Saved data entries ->
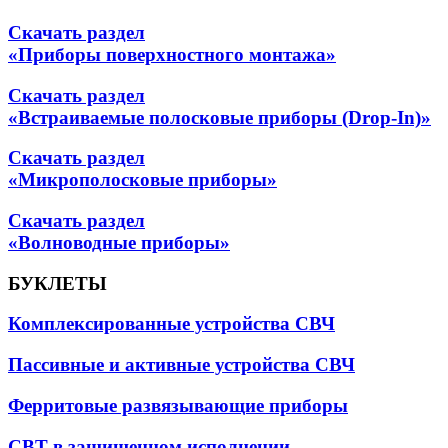
Скачать раздел
«Приборы поверхностного монтажа»
Скачать раздел
«Встраиваемые полосковые приборы (Drop-In)»
Скачать раздел
«Микрополосковые приборы»
Скачать раздел
«Волноводные приборы»
БУКЛЕТЫ
Комплексированные устройства СВЧ
Пассивные и активные устройства СВЧ
Ферритовые развязывающие приборы
СВТ в защищенном исполнении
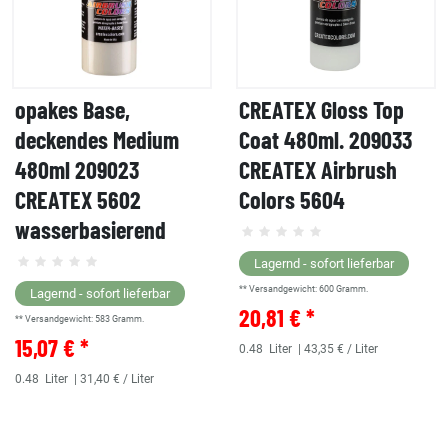
opakes Base,
CREATEX Gloss Top
deckendes Medium
Coat 480ml. 209033
480ml 209023
CREATEX Airbrush
CREATEX 5602
Colors 5604
wasserbasierend
Lagernd - sofort lieferbar
** Versandgewicht:
600
Gramm.
Lagernd - sofort lieferbar
20,81 € *
** Versandgewicht:
583
Gramm.
15,07 € *
0.48
Liter
| 43,35 € / Liter
0.48
Liter
| 31,40 € / Liter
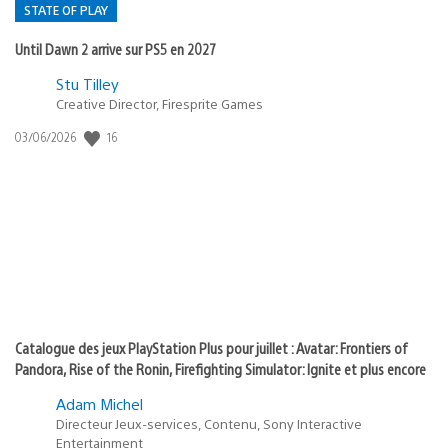
STATE OF PLAY
Until Dawn 2 arrive sur PS5 en 2027
Postée
Stu Tilley
dans
Creative Director, Firesprite Games
:
Date
16
03/06/2026
state
de
of
publication
:
play
Catalogue des jeux PlayStation Plus pour juillet : Avatar: Frontiers of
Pandora, Rise of the Ronin, Firefighting Simulator: Ignite et plus encore
Adam Michel
Directeur Jeux-services, Contenu, Sony Interactive
Entertainment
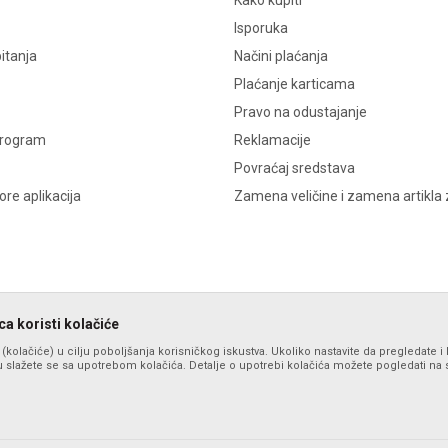
Kako kupiti
Isporuka
itanja
Načini plaćanja
Plaćanje karticama
Pravo na odustajanje
program
Reklamacije
Povraćaj sredstava
re aplikacija
Zamena veličine i zamena artikla 
a koristi kolačiće
s (kolačiće) u cilju poboljšanja korisničkog iskustva. Ukoliko nastavite da pregledate i 
 slažete se sa upotrebom kolačića. Detalje o upotrebi kolačića možete pogledati na st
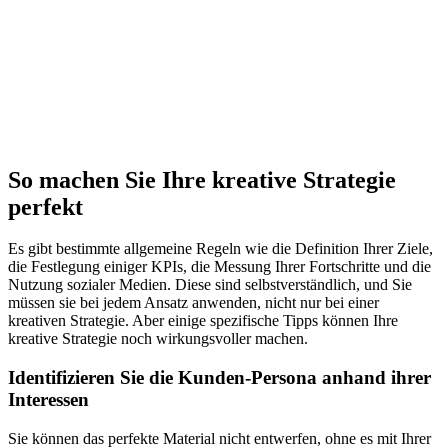
So machen Sie Ihre kreative Strategie
perfekt
Es gibt bestimmte allgemeine Regeln wie die Definition Ihrer Ziele,
die Festlegung einiger KPIs, die Messung Ihrer Fortschritte und die
Nutzung sozialer Medien. Diese sind selbstverständlich, und Sie
müssen sie bei jedem Ansatz anwenden, nicht nur bei einer
kreativen Strategie. Aber einige spezifische Tipps können Ihre
kreative Strategie noch wirkungsvoller machen.
Identifizieren Sie die Kunden-Persona anhand ihrer
Interessen
Sie können das perfekte Material nicht entwerfen, ohne es mit Ihrer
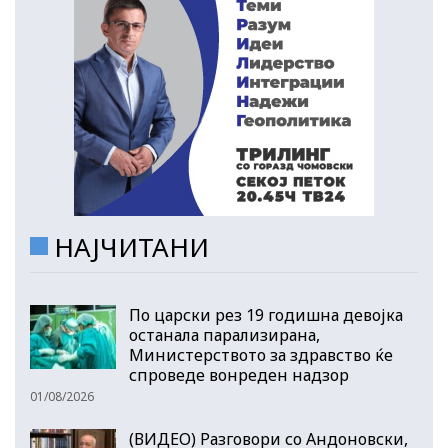
НАЈЧИТАНИ
По царски рез 19 годишна девојка
останала парализирана,
Министерството за здравство ќе
спроведе вонреден надзор
01/08/2026
(ВИДЕО) Разговори со Андоновски,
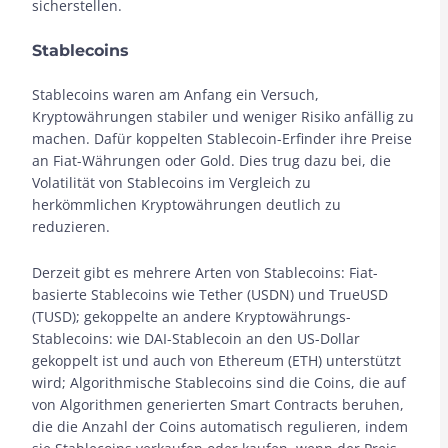
sicherstellen.
Stablecoins
Stablecoins waren am Anfang ein Versuch,
Kryptowährungen stabiler und weniger Risiko anfällig zu
machen. Dafür koppelten Stablecoin-Erfinder ihre Preise
an Fiat-Währungen oder Gold. Dies trug dazu bei, die
Volatilität von Stablecoins im Vergleich zu
herkömmlichen Kryptowährungen deutlich zu
reduzieren.
Derzeit gibt es mehrere Arten von Stablecoins: Fiat-
basierte Stablecoins wie Tether (USDN) und TrueUSD
(TUSD); gekoppelte an andere Kryptowährungs-
Stablecoins: wie DAI-Stablecoin an den US-Dollar
gekoppelt ist und auch von Ethereum (ETH) unterstützt
wird; Algorithmische Stablecoins sind die Coins, die auf
von Algorithmen generierten Smart Contracts beruhen,
die die Anzahl der Coins automatisch regulieren, indem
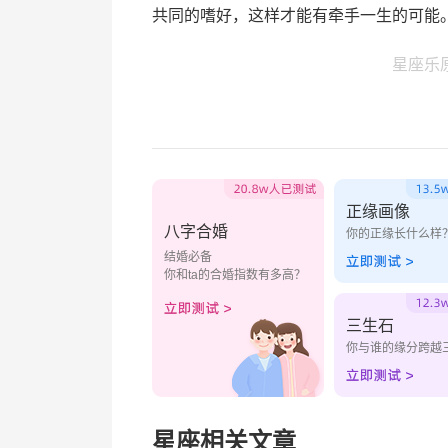
共同的嗜好，这样才能有牵手一生的可能
星座乐
正缘画像
八字合婚
你的正缘长什么样
结婚必备
你和ta的合婚指数有多高？
三生石
你与谁的缘分跨越
星座相关文章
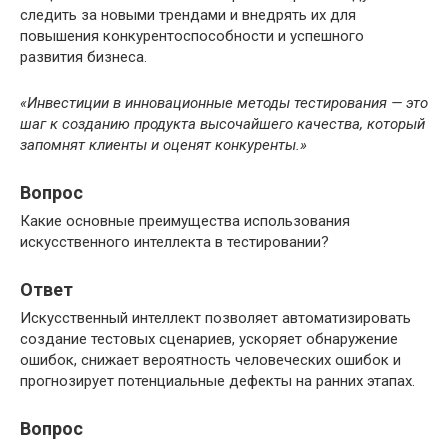
следить за новыми трендами и внедрять их для
повышения конкурентоспособности и успешного
развития бизнеса.
«Инвестиции в инновационные методы тестирования — это
шаг к созданию продукта высочайшего качества, который
запомнят клиенты и оценят конкуренты.»
Вопрос
Какие основные преимущества использования
искусственного интеллекта в тестировании?
Ответ
Искусственный интеллект позволяет автоматизировать
создание тестовых сценариев, ускоряет обнаружение
ошибок, снижает вероятность человеческих ошибок и
прогнозирует потенциальные дефекты на ранних этапах.
Вопрос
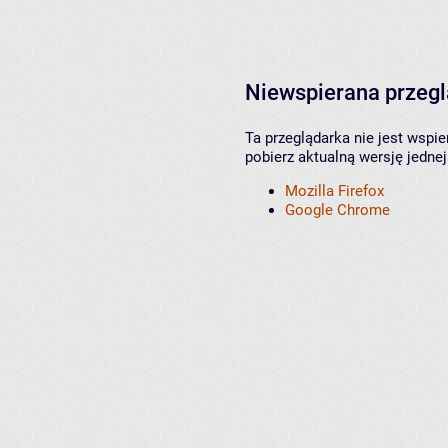
Niewspierana przeg
Ta przeglądarka nie jest wspi
pobierz aktualną wersję jednej
Mozilla Firefox
Google Chrome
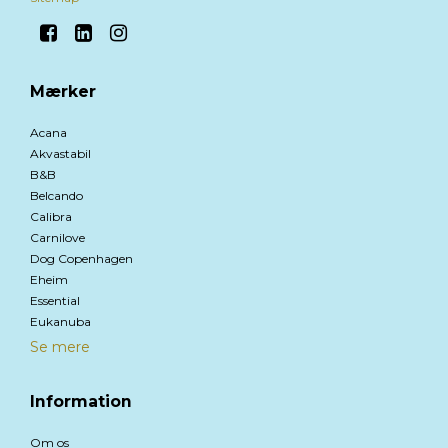
Mærker
Acana
Akvastabil
B&B
Belcando
Calibra
Carnilove
Dog Copenhagen
Eheim
Essential
Eukanuba
Se mere
Information
Om os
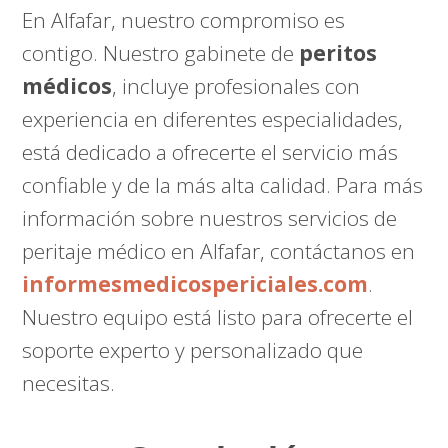
En Alfafar, nuestro compromiso es
contigo. Nuestro gabinete de
peritos
médicos
, incluye profesionales con
experiencia en diferentes especialidades,
está dedicado a ofrecerte el servicio más
confiable y de la más alta calidad. Para más
información sobre nuestros servicios de
peritaje médico en Alfafar, contáctanos en
informesmedicospericiales.com
.
Nuestro equipo está listo para ofrecerte el
soporte experto y personalizado que
necesitas.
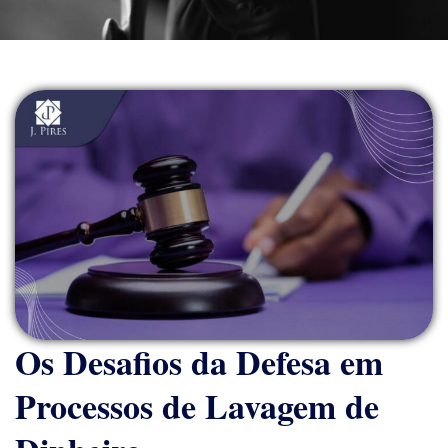
Os Desafios da Defesa em
Processos de Lavagem de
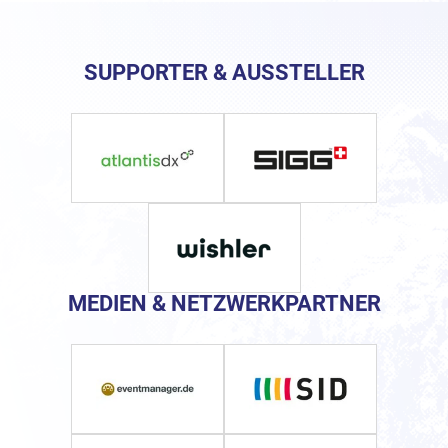
SUPPORTER & AUSSTELLER
MEDIEN & NETZWERKPARTNER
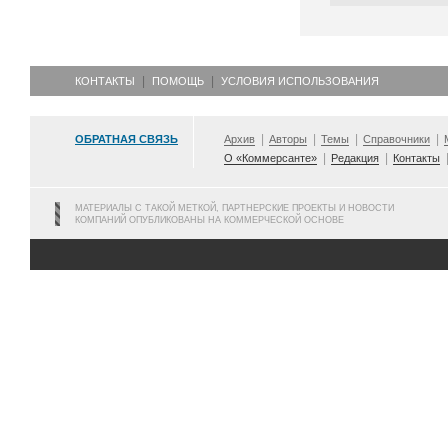
КОНТАКТЫ
ПОМОЩЬ
УСЛОВИЯ ИСПОЛЬЗОВАНИЯ
ОБРАТНАЯ СВЯЗЬ
Архив
Авторы
Темы
Справочники
О «Коммерсанте»
Редакция
Контакты
МАТЕРИАЛЫ С ТАКОЙ МЕТКОЙ, ПАРТНЕРСКИЕ ПРОЕКТЫ И НОВОСТИ
КОМПАНИЙ ОПУБЛИКОВАНЫ НА КОММЕРЧЕСКОЙ ОСНОВЕ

What you have to do -> Review the preceding data and report every line that includes the string "kolačiće".

Answer ->
a koristi kolačiće
s (kolačiće) u cilju poboljšanja korisničkog iskustva. Ukoliko nastavite da pregledate i 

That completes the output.